OPM officials have deployed their Talent Pools feature on USAJOBS, allowing agencies to search for candidates based on their shared certificates.

OPM officials have deployed their Talent Pools feature on USAJOBS, allowing agencies to search for candidates based on their shared certificates. Galeanu Mihai / Getty Images

OPM unveils its latest tool to accelerate the federal hiring process

The federal government’s HR agency added new functionality to USAJOBS to allow agencies to find candidates who had already been certified for federal employment elsewhere in government.

The Office of Personnel Management last week unveiled the latest step in its effort to overhaul the federal hiring process: "advertising” qualified applicants to federal agencies via USAJOBS.

Over the last several years, HR leaders across Republican and Democratic administrations have set out to reform the federal hiring process, long considered too long and ultimately fruitless in finding qualified job candidates.

The initiative has included a shift toward so-called “skills-based hiring”—evaluating job applicants based on competency tests and interviews with subject matter experts rather than focusing on educational attainment—as well as the rollout of an update to the skills needed for various federal jobs and the development of "shared certifications," a means by which multiple agencies may hire candidates from the same hiring announcement.

Last December, HR leaders at agencies who opted into an early version of pooled hiring as part of surge hiring to implement the bipartisan infrastructure law lauded the tool as critical to staffing up offices quickly.

In a memo to agency heads on Friday, OPM Associate Director for Workforce Policy and Innovation Veronica Hinton announced that the government’s HR agency had added shared certification functionality to the agency-facing portion of USAJOBS through a tool called Talent Pools.

“The Office of Personnel Management is proud to announce a new USAJOBS feature, Talent Pools, to ‘advertise’ available shared certificates of candidates across government,” Hinton wrote. “These certificates, issued under delegated examining procedures through the Competitive Service Act or an OPM-run cross government hiring action, contain candidates who have applied to an open announcement, have been assessed and are available for agencies’ consideration.”

Hinton argued that the new feature should be a boon to agency hiring managers and job applicants alike by removing unnecessary and often duplicative red tape.

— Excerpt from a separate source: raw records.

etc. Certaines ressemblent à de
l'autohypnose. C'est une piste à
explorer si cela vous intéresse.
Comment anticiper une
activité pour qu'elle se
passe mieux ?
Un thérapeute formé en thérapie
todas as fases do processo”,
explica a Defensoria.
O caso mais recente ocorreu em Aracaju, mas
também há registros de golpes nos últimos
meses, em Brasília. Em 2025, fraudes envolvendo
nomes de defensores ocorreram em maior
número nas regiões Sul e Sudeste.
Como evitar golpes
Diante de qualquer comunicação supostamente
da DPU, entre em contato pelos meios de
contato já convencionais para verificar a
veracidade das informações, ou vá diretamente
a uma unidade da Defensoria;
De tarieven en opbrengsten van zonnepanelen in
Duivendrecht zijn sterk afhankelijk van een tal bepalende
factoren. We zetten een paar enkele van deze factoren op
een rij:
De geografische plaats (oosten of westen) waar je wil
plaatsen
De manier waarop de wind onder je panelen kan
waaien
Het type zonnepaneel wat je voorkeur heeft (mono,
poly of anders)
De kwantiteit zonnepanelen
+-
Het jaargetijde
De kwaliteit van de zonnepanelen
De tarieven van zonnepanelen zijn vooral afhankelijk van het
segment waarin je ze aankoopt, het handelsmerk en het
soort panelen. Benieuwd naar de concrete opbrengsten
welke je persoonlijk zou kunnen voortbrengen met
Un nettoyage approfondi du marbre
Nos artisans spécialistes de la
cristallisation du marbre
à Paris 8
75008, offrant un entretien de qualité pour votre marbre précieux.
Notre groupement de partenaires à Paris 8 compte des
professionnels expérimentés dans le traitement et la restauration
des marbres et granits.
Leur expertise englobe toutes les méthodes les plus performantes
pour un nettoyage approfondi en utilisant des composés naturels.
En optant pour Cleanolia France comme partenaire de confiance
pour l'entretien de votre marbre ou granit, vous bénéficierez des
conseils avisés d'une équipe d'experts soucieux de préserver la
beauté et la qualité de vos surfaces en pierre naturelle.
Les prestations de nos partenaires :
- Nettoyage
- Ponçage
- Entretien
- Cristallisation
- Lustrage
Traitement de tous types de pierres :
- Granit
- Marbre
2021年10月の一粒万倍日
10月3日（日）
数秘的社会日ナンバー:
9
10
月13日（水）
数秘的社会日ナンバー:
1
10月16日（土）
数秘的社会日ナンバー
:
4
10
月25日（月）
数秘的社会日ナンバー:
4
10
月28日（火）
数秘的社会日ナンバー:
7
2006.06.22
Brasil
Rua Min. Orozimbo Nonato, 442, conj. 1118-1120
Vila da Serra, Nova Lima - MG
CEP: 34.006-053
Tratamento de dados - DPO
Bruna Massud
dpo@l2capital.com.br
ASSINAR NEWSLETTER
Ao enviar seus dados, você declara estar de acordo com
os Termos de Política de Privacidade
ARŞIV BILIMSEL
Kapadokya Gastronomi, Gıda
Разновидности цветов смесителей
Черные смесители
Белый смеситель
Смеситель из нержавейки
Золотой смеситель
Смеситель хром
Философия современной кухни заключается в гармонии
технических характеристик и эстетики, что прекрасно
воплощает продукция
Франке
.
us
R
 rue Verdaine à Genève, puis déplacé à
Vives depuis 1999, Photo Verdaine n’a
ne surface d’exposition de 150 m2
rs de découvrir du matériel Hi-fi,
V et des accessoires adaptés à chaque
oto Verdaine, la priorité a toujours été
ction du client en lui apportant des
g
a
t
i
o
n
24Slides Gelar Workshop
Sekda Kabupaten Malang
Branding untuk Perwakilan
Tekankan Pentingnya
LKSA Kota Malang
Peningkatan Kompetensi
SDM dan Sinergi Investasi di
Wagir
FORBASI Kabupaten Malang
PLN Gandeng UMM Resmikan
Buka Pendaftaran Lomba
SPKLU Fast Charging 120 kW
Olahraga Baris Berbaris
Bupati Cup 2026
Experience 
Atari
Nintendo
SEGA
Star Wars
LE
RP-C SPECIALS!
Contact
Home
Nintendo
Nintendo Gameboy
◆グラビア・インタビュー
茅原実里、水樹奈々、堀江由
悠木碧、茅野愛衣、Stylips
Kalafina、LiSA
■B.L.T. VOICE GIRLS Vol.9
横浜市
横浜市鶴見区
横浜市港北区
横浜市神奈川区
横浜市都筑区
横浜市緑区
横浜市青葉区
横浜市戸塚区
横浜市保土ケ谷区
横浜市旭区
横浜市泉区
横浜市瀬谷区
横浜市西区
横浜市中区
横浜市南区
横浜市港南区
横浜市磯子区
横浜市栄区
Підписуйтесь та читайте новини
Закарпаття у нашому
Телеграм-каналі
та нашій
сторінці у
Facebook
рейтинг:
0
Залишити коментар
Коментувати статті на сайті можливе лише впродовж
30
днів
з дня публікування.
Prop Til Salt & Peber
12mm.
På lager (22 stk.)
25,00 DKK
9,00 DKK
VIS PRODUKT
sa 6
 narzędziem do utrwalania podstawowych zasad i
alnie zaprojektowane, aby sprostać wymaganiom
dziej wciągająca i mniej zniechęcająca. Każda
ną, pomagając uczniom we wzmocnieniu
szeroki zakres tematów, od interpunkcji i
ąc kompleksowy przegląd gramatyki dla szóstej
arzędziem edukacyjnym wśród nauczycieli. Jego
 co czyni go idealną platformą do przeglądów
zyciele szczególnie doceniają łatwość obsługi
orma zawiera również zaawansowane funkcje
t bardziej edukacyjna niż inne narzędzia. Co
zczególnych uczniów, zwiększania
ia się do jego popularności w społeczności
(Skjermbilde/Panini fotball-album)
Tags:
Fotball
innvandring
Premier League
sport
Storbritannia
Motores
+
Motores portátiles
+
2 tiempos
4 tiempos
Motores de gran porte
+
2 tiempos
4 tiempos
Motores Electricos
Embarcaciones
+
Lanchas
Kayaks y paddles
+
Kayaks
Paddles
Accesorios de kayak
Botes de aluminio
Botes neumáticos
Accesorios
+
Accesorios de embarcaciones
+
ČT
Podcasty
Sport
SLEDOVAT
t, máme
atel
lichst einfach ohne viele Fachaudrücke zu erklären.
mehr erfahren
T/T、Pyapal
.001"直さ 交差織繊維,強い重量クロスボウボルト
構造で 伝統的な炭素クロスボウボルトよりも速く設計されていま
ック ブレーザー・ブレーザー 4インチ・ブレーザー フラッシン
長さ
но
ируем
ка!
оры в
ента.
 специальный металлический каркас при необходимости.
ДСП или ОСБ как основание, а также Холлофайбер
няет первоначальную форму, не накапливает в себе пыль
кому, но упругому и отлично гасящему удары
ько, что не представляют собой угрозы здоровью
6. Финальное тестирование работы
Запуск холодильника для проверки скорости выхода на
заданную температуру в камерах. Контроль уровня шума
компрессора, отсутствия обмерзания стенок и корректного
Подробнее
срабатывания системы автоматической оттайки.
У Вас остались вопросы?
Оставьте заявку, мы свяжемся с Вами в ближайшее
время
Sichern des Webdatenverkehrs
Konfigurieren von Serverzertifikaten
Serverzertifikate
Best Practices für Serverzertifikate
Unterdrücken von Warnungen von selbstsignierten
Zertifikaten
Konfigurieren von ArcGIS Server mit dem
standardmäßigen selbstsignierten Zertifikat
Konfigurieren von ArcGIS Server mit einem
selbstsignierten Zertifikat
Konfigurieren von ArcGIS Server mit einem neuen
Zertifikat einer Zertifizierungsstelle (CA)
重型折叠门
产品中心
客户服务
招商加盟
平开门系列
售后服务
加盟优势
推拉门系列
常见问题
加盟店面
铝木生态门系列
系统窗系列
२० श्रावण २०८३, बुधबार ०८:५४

“Pooled hiring reduces applicant burden by allowing job seekers to apply once and be considered by multiple agencies for selection,” she wrote. “It also speeds time to hire for agencies who can fill vacancies from the shared certificate of candidates who have already completed rigorous assessments and been found qualified. Through pooled hiring, more candidates are hired from each certificate, reducing the need for agencies to post multiple hiring actions throughout the year for the same positions.”

The USAJOBS Talent Pools feature has been live for agencies since March for hiring certificates issued under the Competitive Service Act, but OPM-originated cross-agency hiring certificates were not added to the system until September. But in order to be fully successful, agencies still must voluntarily fill the new feature’s database with their own certificates of qualified applicants.

“For this to be successful, agencies need to populate the Talent Pools with available delegated examining certificates of eligibles,” Hinton wrote. “Please consider opportunities for sharing your certificates to help other agencies fill their critical vacancies . . . Agencies interested in making a selection from another agency’s certificate must verify through job analysis that the original agency qualification and assessment criteria are appropriate for the position they want to fill and meet other requirements of the CSA.”